Texte fourni
++++++++++++++++++++

Lorsqu’il est question de s’opposer au gouvernement colombien pour améliorer les droits des travailleuses et travailleurs, défendre les communautés et mettre fin au massacre des militant(e)s pour les droits de la personne, Berenice Celeita Alayon n’a pas son égale.
Pendant des décennies, cette leader et farouche défenseuse des droits de la personne s’est dressée contre des régimes de droite opposés à son existence même – des gouvernements qui non seulement refusaient de la rencontrer, mais l’exposaient également à des menaces d’assassinat.
Cependant, depuis l’élection de Gustavo Petro à la présidence et de Francia Márquez à la vice-présidence en 2022, Mme Celeita est confrontée à un nouveau défi : convaincre un gouvernement plus progressiste d’accélérer les grandes réformes dont la Colombie et son peuple ont désespérément besoin après des années d’exploitation et de violence.
Berenice Celeita Alayon est à la tête de l’Association pour la recherche et l’action sociale (Nomadesc). Lors de son passage au Congrès national du SCFP en 2023, elle a exhorté les membres du SCFP à maintenir leur mouvement de solidarité internationale pour défendre les communautés et sauver des vies.
L’élection d’un gouvernement progressiste a suscité une participation sans précédent des communautés noires, autochtones et rurales. « Cette participation massive, en particulier à Bogotá, a marqué l’histoire. Pour la première fois en 212 ans, la Plaza de Bolivar et ses abords ont été envahis par des gens de la campagne venus des quatre coins du pays », explique-t-elle.
Depuis, le nouveau gouvernement se montre disposé à rencontrer les syndicats. Aussi encourageant que ce changement puisse être, il a tardé à venir et la réforme structurelle se fait toujours attendre.
« Les inégalités sont profondes et persistantes en Colombie », déplore Mme Celeita. « La grande majorité des gens ne gagnent même pas le salaire minimum, et ce problème de taille est aussi aggravé par le fait que la droite continue de s’attaquer au mouvement pour la justice sociale. »

++++++++++++++++++++

Bloc de données
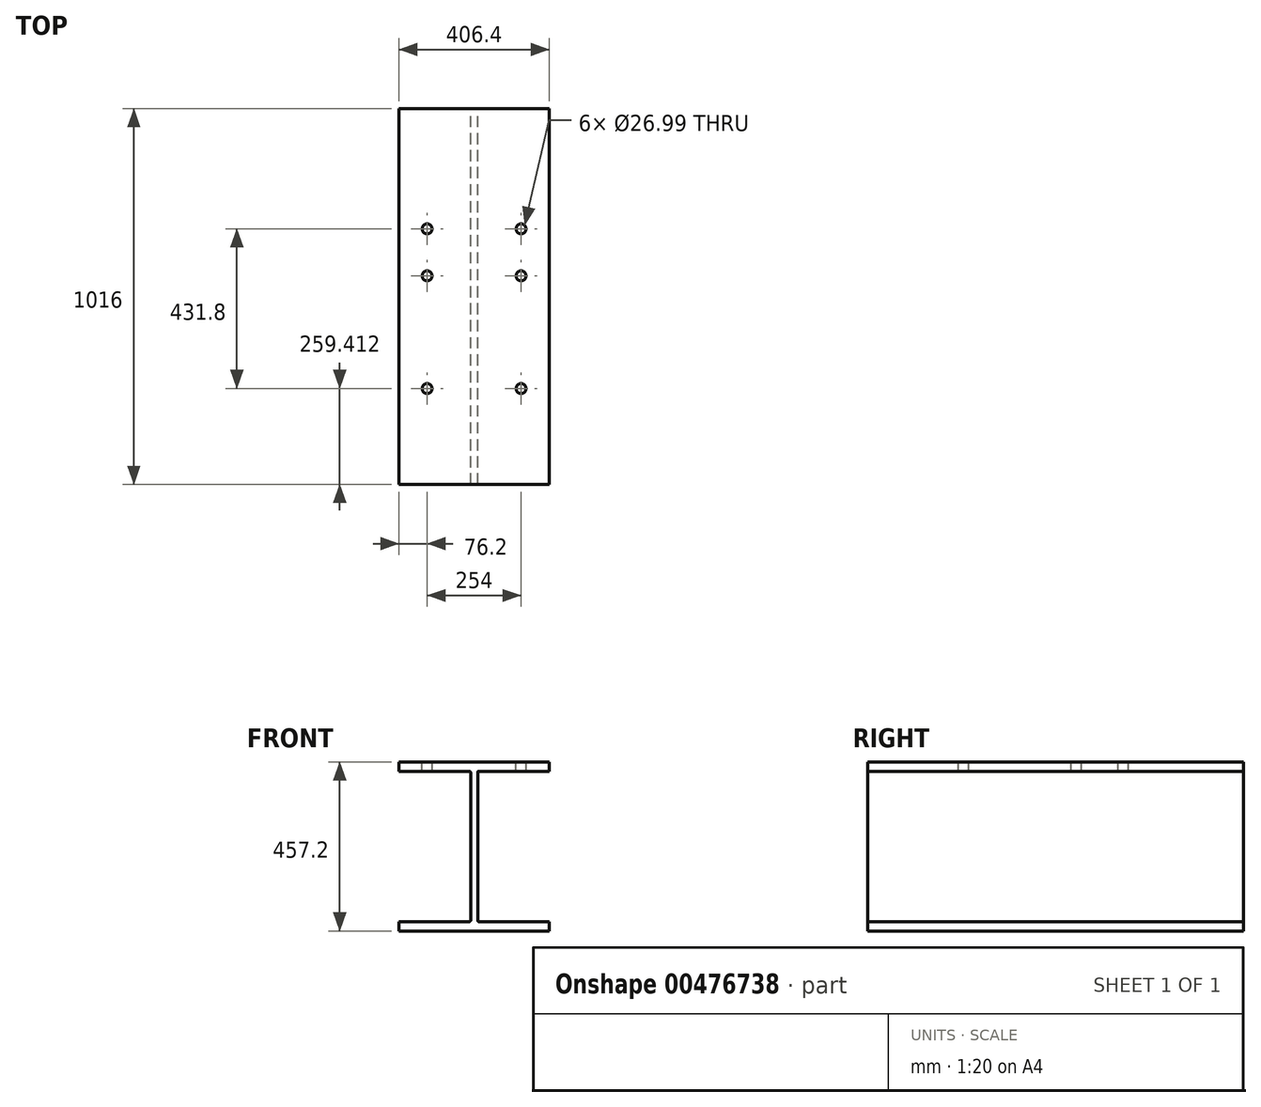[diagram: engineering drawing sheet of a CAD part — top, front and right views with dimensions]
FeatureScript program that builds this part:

++++++++++++++++++++

Le problème
Reprenez l'article sur Berenice Celeita Alayon et la Colombie juste après sa dernière phrase, puis écrivez la suite.

Réponse
Le personnel de Nomadesc est régulièrement suivi, son bureau surveillé et ses téléphones mis sur écoute. Même après l’élection, le personnel continue de recevoir des menaces de mort. La sécurité demeure une source de préoccupation majeure, car la police, l’armée et les services de sécurité de l’État n’ont toujours pas fait l’objet d’une réforme.
Le pouvoir du capitalisme mondial constitue également un obstacle de taille à un changement systémique. La Colombie a conclu 17 accords de libre-échange qui l’obligent à exploiter les ressources naturelles dans des localités ciblées.
Les populations concernées s’opposent avec force à cet extractivisme, c’est-à-dire à l’extraction effrénée des ressources naturelles, en particulier dans le secteur minier, où des entreprises canadiennes sont présentes depuis longtemps. Néanmoins, il est difficile d’exiger des comptes de ces sociétés privées, car elles changent constamment de nom pour éviter tout litige et poursuivre leurs activités en Colombie. « Ce ne sont pas seulement nos ressources naturelles qui en prennent un coup : ces accords dépouillent les communautés autochtones et noires de leurs droits ancestraux », affirme Mme Celeita.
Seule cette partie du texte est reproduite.